Jul-06-2015 | 0 Comments


MUMBAI: Bad loans will add up to almost half of the equity capital of public sector banks if even a fifth of the loans they have recently restructured continue to default according to a report by Fitch Ratings. According to the agency mid-sized public sector banks remain the weakest and lenders might have to seek funds overseas as there is no domestic market for hybrid capital.

"Capital needs are likely to increase substantially each year up until FY19. There are few indications of a meaningful recovery in earnings in the short term, though stressed assets are likely to have peaked and NPL accretion is easing," Fitch Ratings said.

Describing FY15 as a 'difficult year' Fitch said that state-owned banks continued to face asset-quality pressures, falling profitability and weakened capitalisation. ""System-wide loan growth, at 9.7%, was the lowest over the past decade, and concentrated mainly in retail and farm credit. The system NPL ratio rose to 4.6% of total assets from 4.1% in FY14, though the bulk of the deterioration was accounted for by restructured loans, as expected. Consequently, the broader stressed-assets ratio (which includes performing restructured loans) spiked to 11.1%, from 10%," the report said.
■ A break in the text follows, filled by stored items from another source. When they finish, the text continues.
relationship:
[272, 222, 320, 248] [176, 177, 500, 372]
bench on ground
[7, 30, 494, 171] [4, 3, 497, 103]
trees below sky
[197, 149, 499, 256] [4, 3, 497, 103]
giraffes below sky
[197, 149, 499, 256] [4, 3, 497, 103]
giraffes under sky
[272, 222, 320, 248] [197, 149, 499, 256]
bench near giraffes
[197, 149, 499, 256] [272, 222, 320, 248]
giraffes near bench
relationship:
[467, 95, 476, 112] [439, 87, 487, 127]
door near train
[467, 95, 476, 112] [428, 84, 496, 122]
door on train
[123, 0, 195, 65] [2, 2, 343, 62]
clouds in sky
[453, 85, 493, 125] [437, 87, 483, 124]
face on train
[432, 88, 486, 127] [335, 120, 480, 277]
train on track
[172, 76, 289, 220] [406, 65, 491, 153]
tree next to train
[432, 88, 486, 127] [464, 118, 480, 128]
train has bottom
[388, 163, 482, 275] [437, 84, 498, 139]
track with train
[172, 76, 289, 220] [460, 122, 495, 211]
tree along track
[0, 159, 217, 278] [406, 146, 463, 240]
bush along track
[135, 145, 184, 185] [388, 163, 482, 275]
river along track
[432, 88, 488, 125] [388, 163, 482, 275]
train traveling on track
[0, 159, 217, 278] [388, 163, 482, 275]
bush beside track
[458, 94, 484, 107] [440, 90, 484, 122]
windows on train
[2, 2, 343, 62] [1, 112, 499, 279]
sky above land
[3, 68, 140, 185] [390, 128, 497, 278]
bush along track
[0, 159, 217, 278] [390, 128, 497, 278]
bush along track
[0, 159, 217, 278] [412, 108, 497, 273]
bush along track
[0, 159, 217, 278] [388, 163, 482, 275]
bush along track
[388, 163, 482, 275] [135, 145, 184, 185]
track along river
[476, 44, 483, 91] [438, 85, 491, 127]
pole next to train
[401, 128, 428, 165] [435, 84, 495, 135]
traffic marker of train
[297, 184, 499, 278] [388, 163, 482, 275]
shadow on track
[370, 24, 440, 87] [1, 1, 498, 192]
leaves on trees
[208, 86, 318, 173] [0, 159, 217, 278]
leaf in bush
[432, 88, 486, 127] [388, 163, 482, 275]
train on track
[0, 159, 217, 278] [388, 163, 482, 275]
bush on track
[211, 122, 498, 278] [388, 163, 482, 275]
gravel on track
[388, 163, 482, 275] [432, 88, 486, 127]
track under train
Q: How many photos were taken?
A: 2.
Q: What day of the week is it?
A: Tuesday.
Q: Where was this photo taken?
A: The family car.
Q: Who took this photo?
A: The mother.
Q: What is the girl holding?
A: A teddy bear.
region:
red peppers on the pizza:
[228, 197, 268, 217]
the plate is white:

Banks need capital on two fronts - the make provisions for higher bank loans and to meet the new capital requirement by international regulators under Basel III. While the government has assured that it will provide tier-I capital for public sector banks, the more complex hybrid capital - which have some of the features of loans - cannot be entirely raised in India.

"Asset-quality pressures continued to be much higher for the state banks, as reflected in distinctly higher NPL ratios. Capital buffers have consequently deteriorated owing to the continued growth in NPLs and low provisioning. Indian banks' reported Tier 1 capital adequacy ratio improved to 9.7% (up from 9.3% in FY14), while the gap between private and state banks' Tier 1 ratios widened to 440bp," Fitch Ratings said.

On the positive side, Fitch Ratings said that bad loans appear to have peaked. "Gross NPL accretion has already shown signs of deceleration, and we forecast GDP growth to gain momentum and rise to 7.8%. This should also be positive for credit growth as interest rates come down - given what has been surprisingly weak demand for credit. Corporate leverage remains high, and the impact of the large stock of stressed assets is likely to continue hampering profitability," the report said.